----- Kutipan Dokumen

Badiah-badiah tersebut lalu menjadi sumber ilmu pengetahuan terutama bahasa dan
sastraArab dan berfungsi sebagai lembaga pendidikan Islam.
7.
Rumah sakit
Pada zaman
jayanya perkembangan kebudayaan Islam, dalam rangka menyebarkan kesejahteraan
di kalangan umat Islam, maka banyak didirikan rumah-rumah sakit oleh khalifah
dan pembesar-pembesar negara.rumah sakit tersebut bukan hanya berfungsi sebagai
tempat merawat dan mengobati orang-orang sakit, tetapi juga mendidik
tenaga-tenaga yang berhubungan dengan perawatan dan pengobatan. Mereka
mengadakan berbagai penelitian dan percobaab dalam bidang kedokteran dan
obat-obatan, sehingga berkembang ilmu kedokteran dan ilmu-ilmu obat-obatan atau
farmasi.
Rumah sakit ini
juga merupakan tempat praktikum dari sekolah-sekolah kedokteran yang didirikan
di luar rumah sakit, tetapi tidak jarang pula sekolah-sekolah kedokteran
tersebut didirikan tidak tterpisah dari rumah sakit. Dengan demikian, rumah
sakir dalam dunia Islam, juga juga berfungsi sebagai lembaga pendidikan.
8.
Perpustakaan
Pada zaman
perkembanga ilmu pengetahuan dan kebudayaan Islam, buku mempunyai nilai yang
sangat tinggi. Buku adalah merupakan sumber informasi berbagai macam ilmu
pengetahuan yang ada dan telah dikembangkan oleh para ahlinya. Orang dengan
mudah dapat belajar dan mengajarkan ilmu pengetahuan yang telah tertulis dalam
buku. Dengan demikian buku merupakan sarana utama dalam usaha pengembangan dan
penyebaran ilmu pengetahuan.
Para ulama dan
sarjana darri berbagai macam keahlian, pada umumnya menulis buku-buku dalam
bidangnya masing-masing dan selanjutnya untuk diajarkan atau disampaikan kepada
para penuntut ilmu. Bahkan para ulama dan sarjana tersebut memberikan
kesempatan kepada para penuntut ilmu untuk belajar di perpustakaan pribadi
mereka.
Di samping itu
berkembang pula perpustakaan-perpustakaan yang sifatnya umum, yang
diselenggarakan oleh pemerintah atau merupakan wakaf dari pera ulama dan
sarjana. Baitul Hikmah di Baghdad yang didirikan oleh Khalifah Harun Al-Rasyid,
adalah merupakan salah satu contoh dari perpustakaan Islam yang lengkap, yang
berisi ilmu-ilmu agama Islam dan bahasa Arab, bermacam-macam ilmu pengetahuan
yang telah berkembang pada masa itu, dan berbagai buku-uku terjemahan dari
bahasa-bahasa Yunani, Persia, India, Qibty, dan Aramy.

----------

* **Tantangan**:
a) Sebutkan semua bahasa asal buku-buku terjemahan yang dimiliki Baitul Hikmah menurut kutipan dokumen.
b) Jawablah pertanyaan-pertanyaan berikut berdasarkan kutipan dokumen.
(i) Siapa yang mendirikan Baitul Hikmah di Baghdad?
(ii) Siapa yang mendirikan banyak rumah sakit pada zaman jaya kebudayaan Islam?
(iii) Ilmu apa yang berkembang berkat penelitian dan percobaan di rumah sakit?

----- Materi yang Disediakan

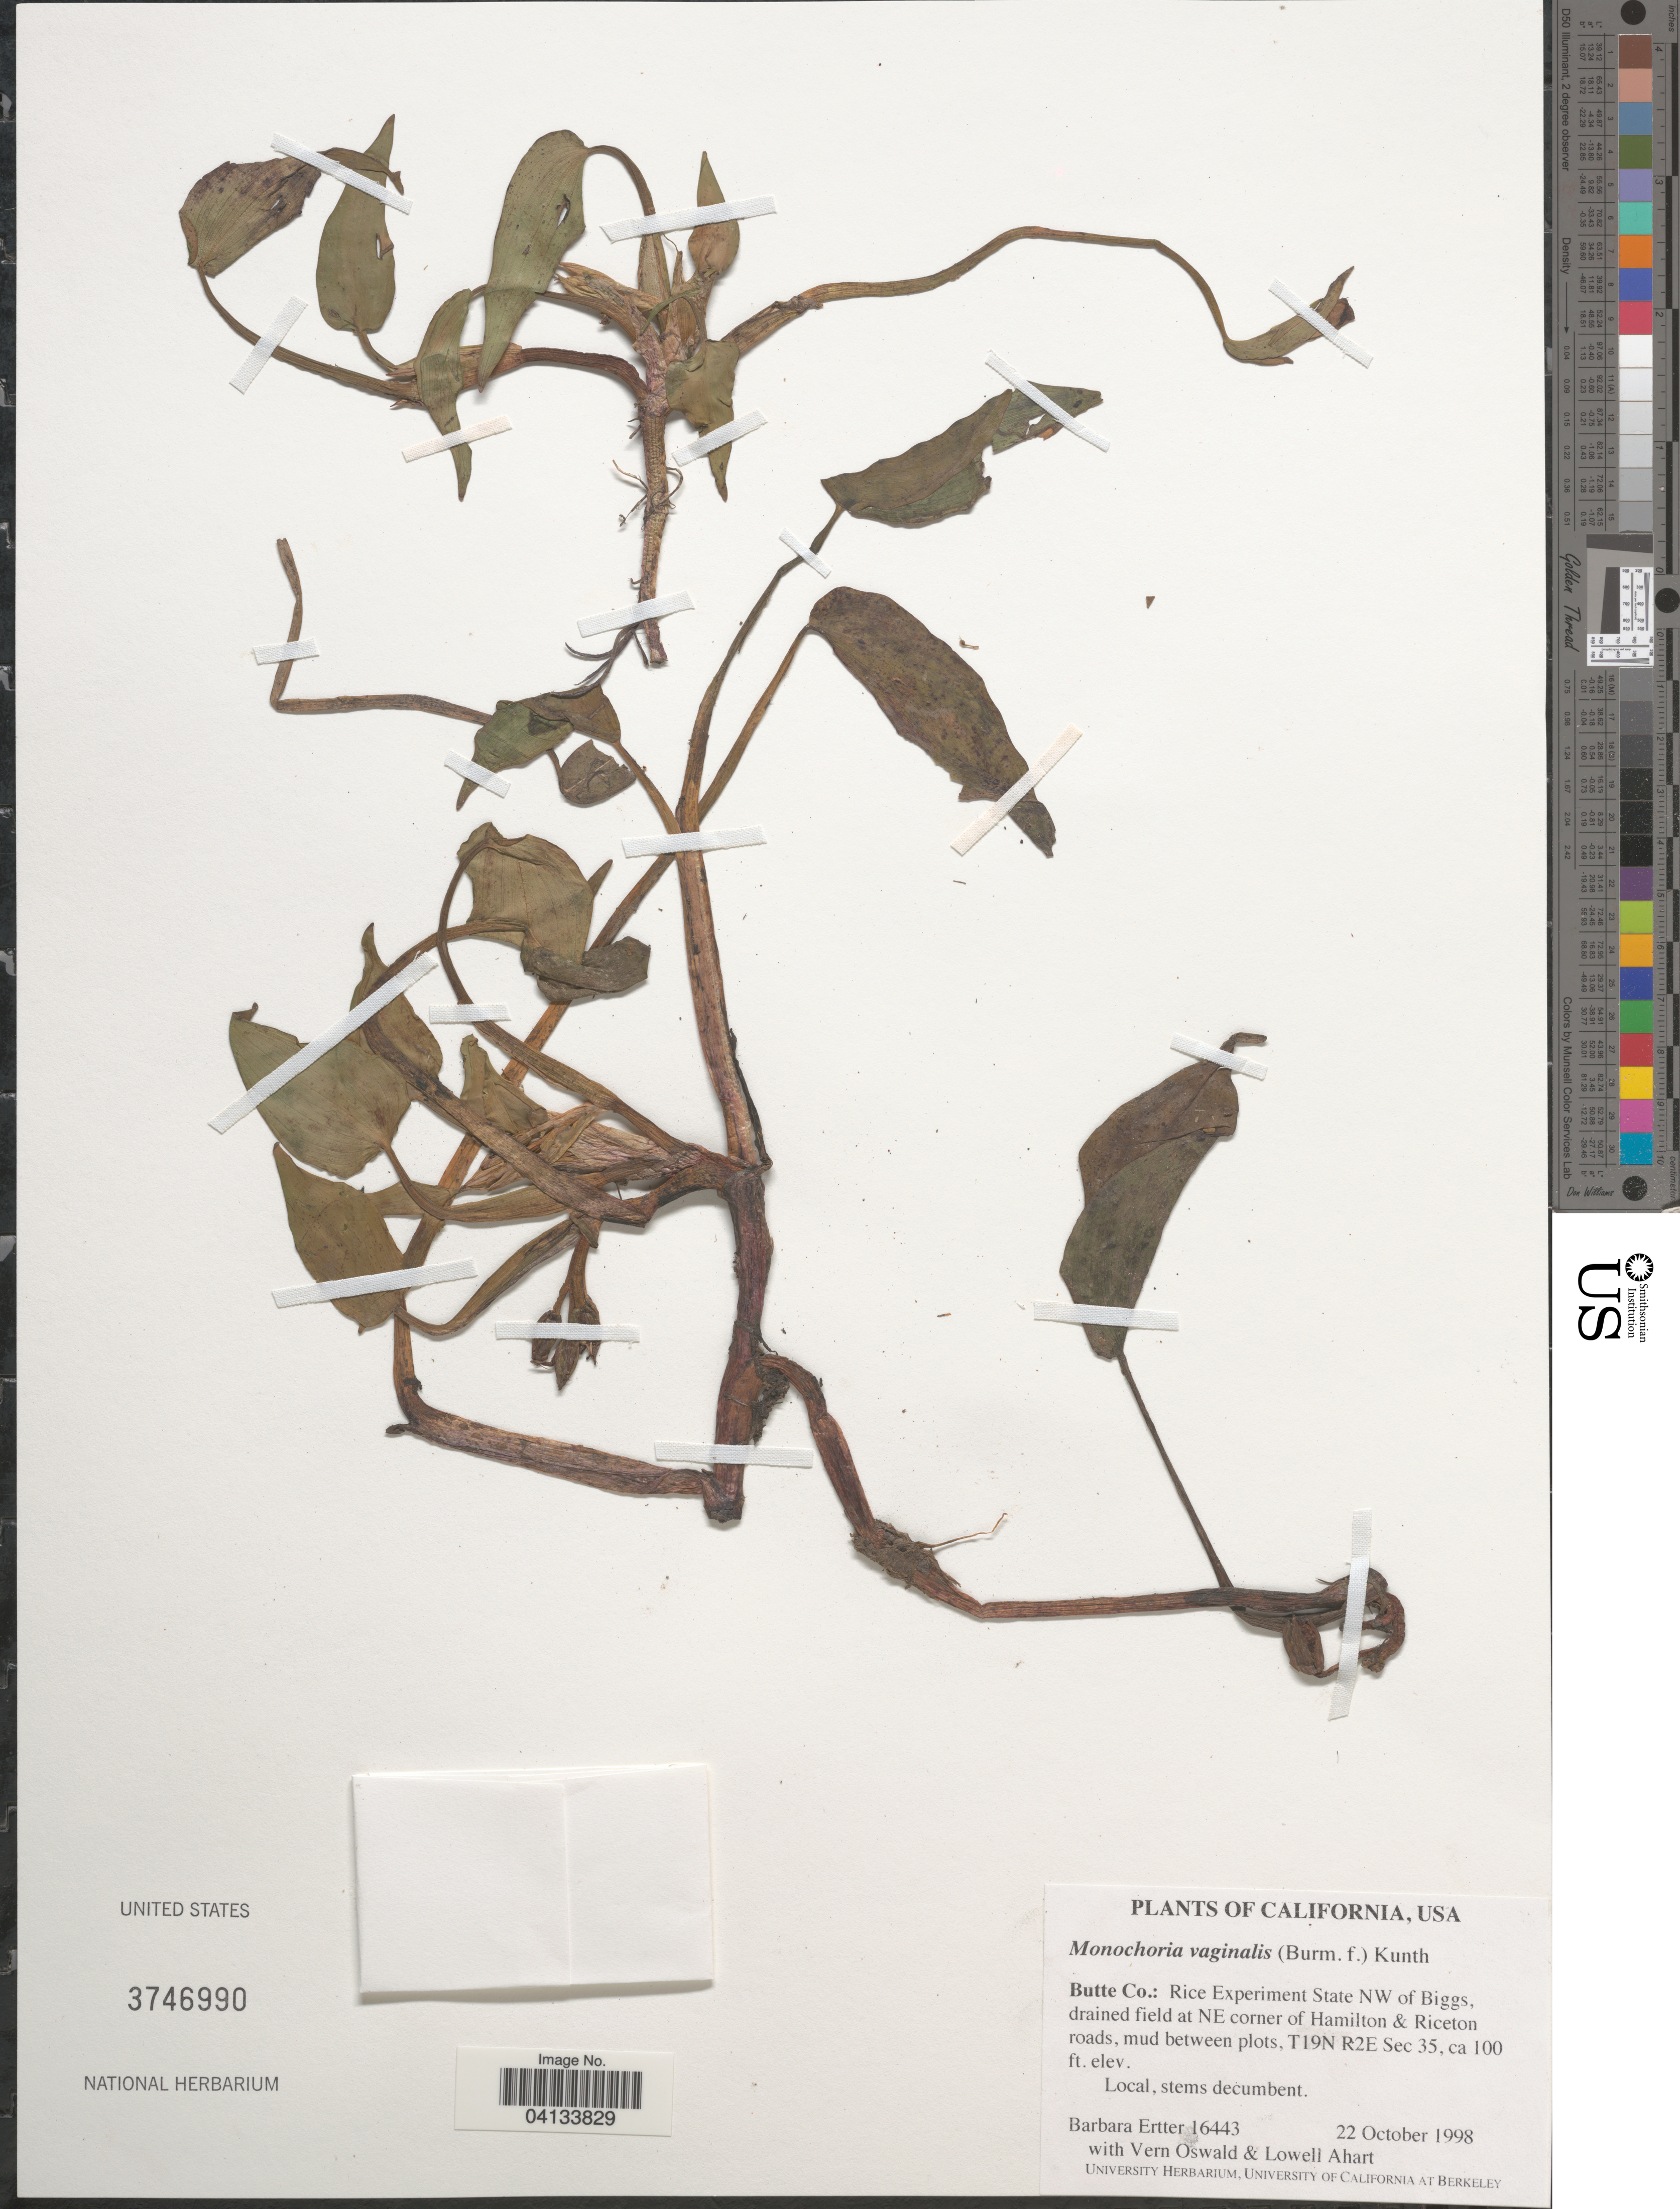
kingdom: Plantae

----------
----- Materi yang Disediakan

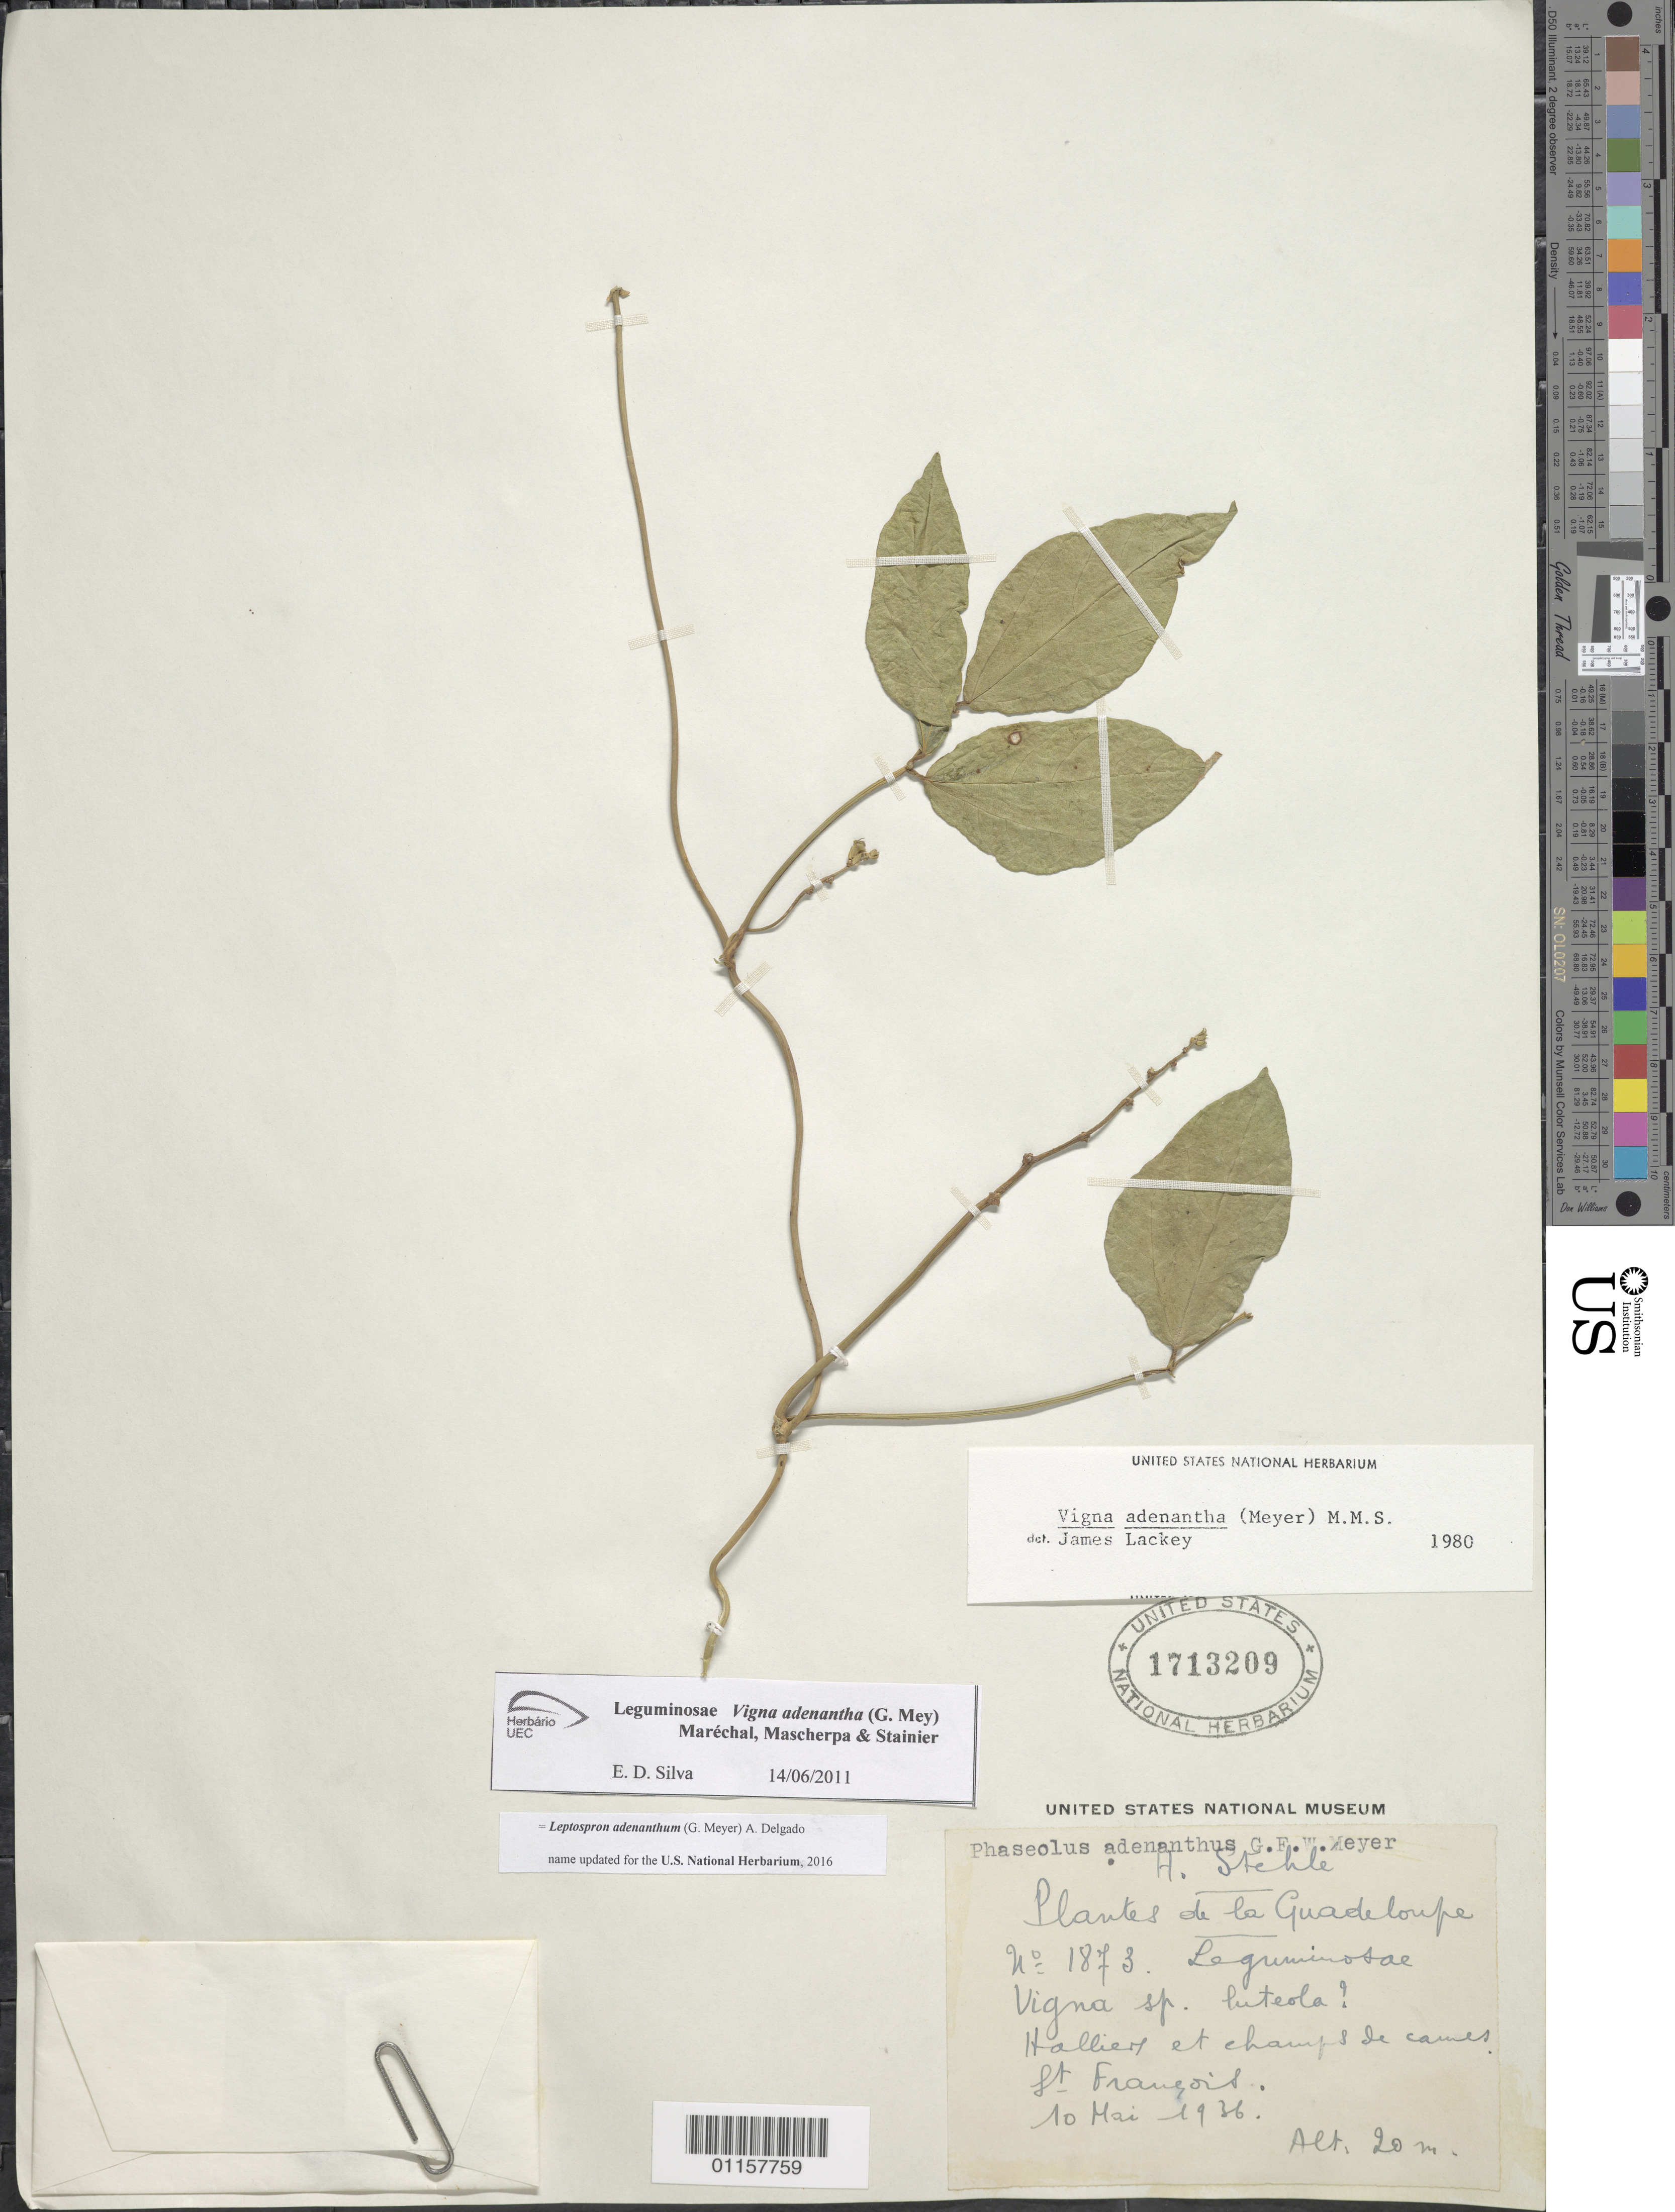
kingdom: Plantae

----------

* **Jawaban Latihan**:
a) Yunani, Persia, India, Qibty, dan Aramy.

b)
(i) Khalifah Harun Al-Rasyid.
(ii) Khalifah dan pembesar-pembesar negara.
(iii) Ilmu kedokteran dan ilmu obat-obatan atau farmasi.